Poster Session I: Chronic myeloid leukemia - Clinical
Tyrosine kinase inhibitors (TKI) revolutionized treatment and prognosis of chronic myeloid leukemia (CML), but some patients (pts) still suffer from potentially severe TKI-related toxicity. Of particular relevance is cardiovascular (CV) toxicity, mostly associated to Nilotinib (NILO) and Ponatinib. In a previous retrospective, cross-sectional, multicenter study we confirmed a higher CV risk for pts treated with NILO, particularly those harboring the unfavorable OLR1 genetic polymorphism and we found a NILO-associated pro-inflammatory/oxidative effect, with increased IL6/IL10 and TNFα/IL10 ratios and levels of oxidized LDL (oxLDL) compared to Imatinib (IMA). We here report clinical, genetic and serologic results of a prospective multicenter Italian trial including CML pts treated with any of current first-line TKIs (IMA, NILO, DASA).
(1) to assess CV toxicity in CML pts in which first-line TKI choice was made according to current CV risk guidelines (2) to assess pts' genetic predisposition to CV events (3) to confirm a pro-oxidative/inflammatory effect induced by NILO during treatment.
A clinical CV risk score (S) was calculated using the algorithm from the European SCORE project. Integrating clinical with genetic information from 12 Single Nucleotide Polymorphisms (SNPs) associated with CV risk (ANRIL, SORT1, MIA3, CXCL12, MRPS6, PHATCR1, WDR12, LDLR, MRAS, CYP17A1, OLR1, IL10) an integrated score (IS) was obtained. CV-relevant clinical and biological parameters were collected at specific timepoints (diagnosis, +1, +3, +6, +12 months) together with blood samples for IL6, IL10, TNFα and oxLDL plasma levels assessment.
Between September 2013 and September 2018, 177 newly-diagnosed CML pts starting either IMA, NILO or DASA treatment, entered this study. After a median follow-up of 22.4 months (range: 35 days - 5.4 years), a CV event has occurred in 5 pts, with a median time to event of 15 months (range: 44 days - 31.4 months). This accounts for an incidence of 5.9 per 1000 patient-year, superior to that of a general age- and sex-matched population (3.85 per 1000 patient-year, OR 3.27, 95%CI 2.16-4.63; p = 0.013). Pts treated with NILO had lower CV risk at diagnosis (S = 6.9 ± 2.8) compared to those treated with DASA (S = 8.1 ± 3.2; p = 0.042) or IMA (S = 9.9 ± 4.9; p = 0.019). Nonetheless, 3/57 (5.2%) NILO-treated pts developed CV toxicity, as opposed to 1/83 (1.2%) IMA-treated (HR 2.9, 95% CI 1.8-4.4; p = 0.021) and 0 out of 37 DASA-treated pts. One CV event occurred in a patient treated with first-line IMA 23 months after being switched to Bosutinib, and therefore was not attributed to IMA.

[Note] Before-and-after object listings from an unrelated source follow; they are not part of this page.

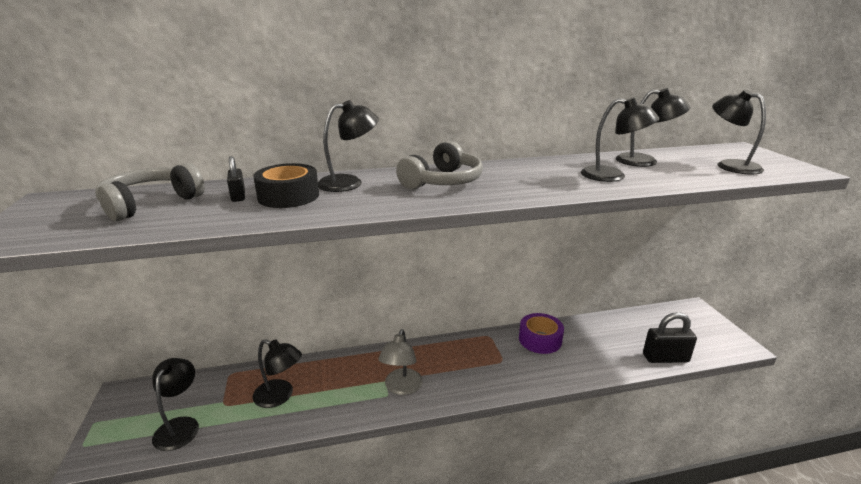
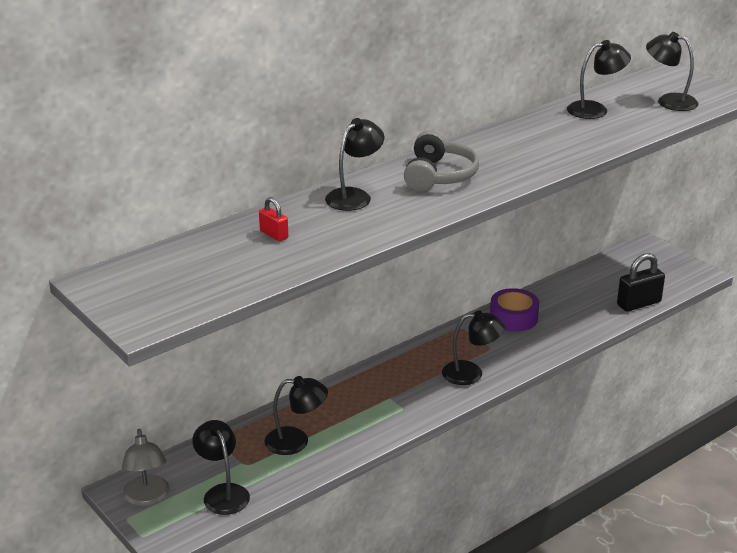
camera: 25 degrees left, 5 degrees up
(150, 203) = (205, 261): grey headphones -> none
(238, 196) = (274, 234): black padlock -> red padlock
(288, 196) = (321, 224): black tape -> none
(401, 388) = (411, 399): grey lamp -> grey lamp (147, 498)
(612, 176) = (579, 136): black lamp -> black lamp (471, 373)

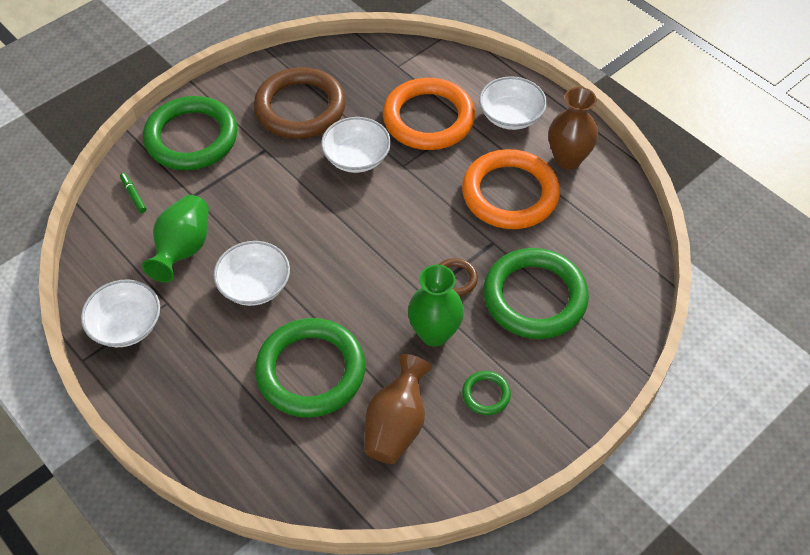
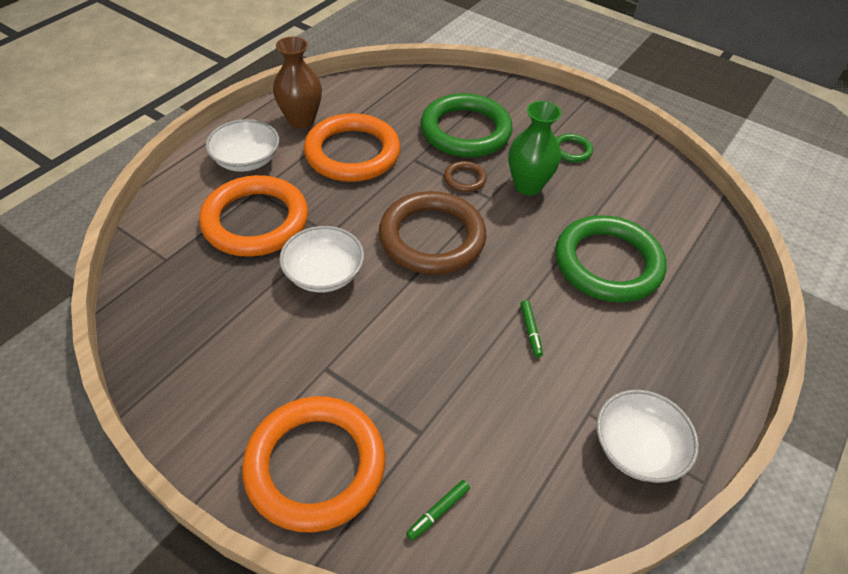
camera: 105 degrees left, 5 degrees down
(183, 249) = (508, 418): green vase -> none
(191, 138) = (315, 465): green ring -> orange ring
(254, 285) = (530, 331): white bowl -> green marker
(300, 108) = (245, 345): brown ring -> brown ring (432, 237)
(396, 425) = (627, 198): brown vase -> none

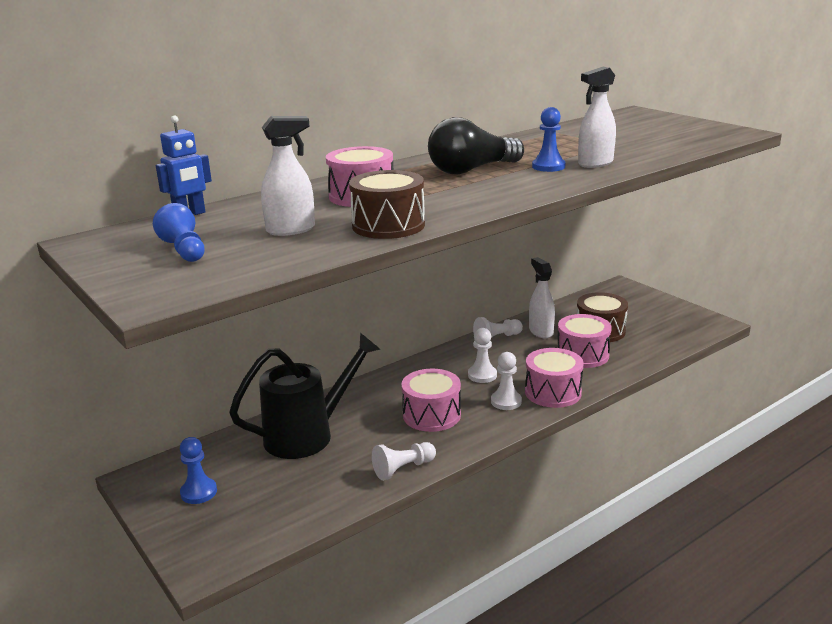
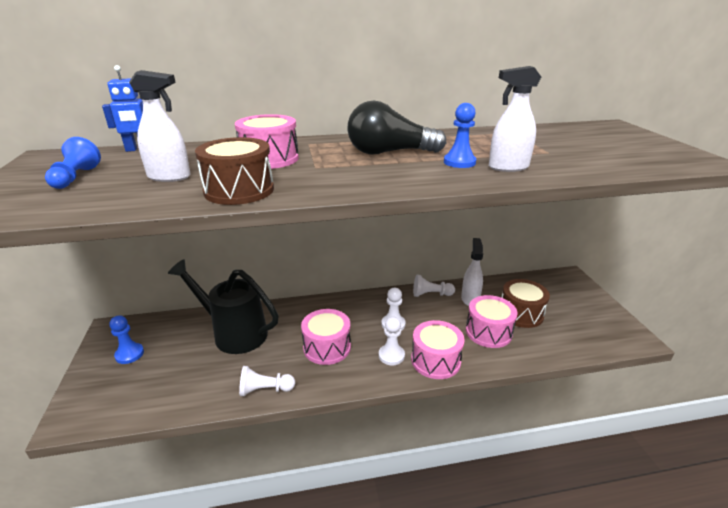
camera: 25 degrees right, 5 degrees up
(308, 435) = (233, 333): black watering can -> black watering can turned 150 degrees counterclockwise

Levels of anti-inflammatory cytokine IL10 were higher after 6 and 12 months of IMA or DASA compared to NILO. Also IL6/IL10 and TNFα/IL10 ratios in IMA- and DASA-treated pts were lower compared to NILO-treated pts. Increased levels of oxidation marker oxLDL were observed after 12 months of NILO, but not during IMA or DASA treatment. The few CV events registered did not allow for any correlation between genetic polymorphisms and increased CV risk in our population.

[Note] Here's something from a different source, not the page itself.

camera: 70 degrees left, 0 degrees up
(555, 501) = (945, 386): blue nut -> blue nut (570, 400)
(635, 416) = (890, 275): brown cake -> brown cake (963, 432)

This study confirms a higher CV risk for pts treated with NILO, even in a contemporary setting where pts were carefully selected for having a low pre-treatment CV risk. This may be a consequence of a NILO-induced pro-inflammatory/oxidative status, as shown by reduced levels of IL10 and increased levels of oxLDL in pts treated with NILO. A longer follow up is necessary to identify possible specific genetic polymorphisms conferring higher CV risk in this population of CML pts treated with TKI.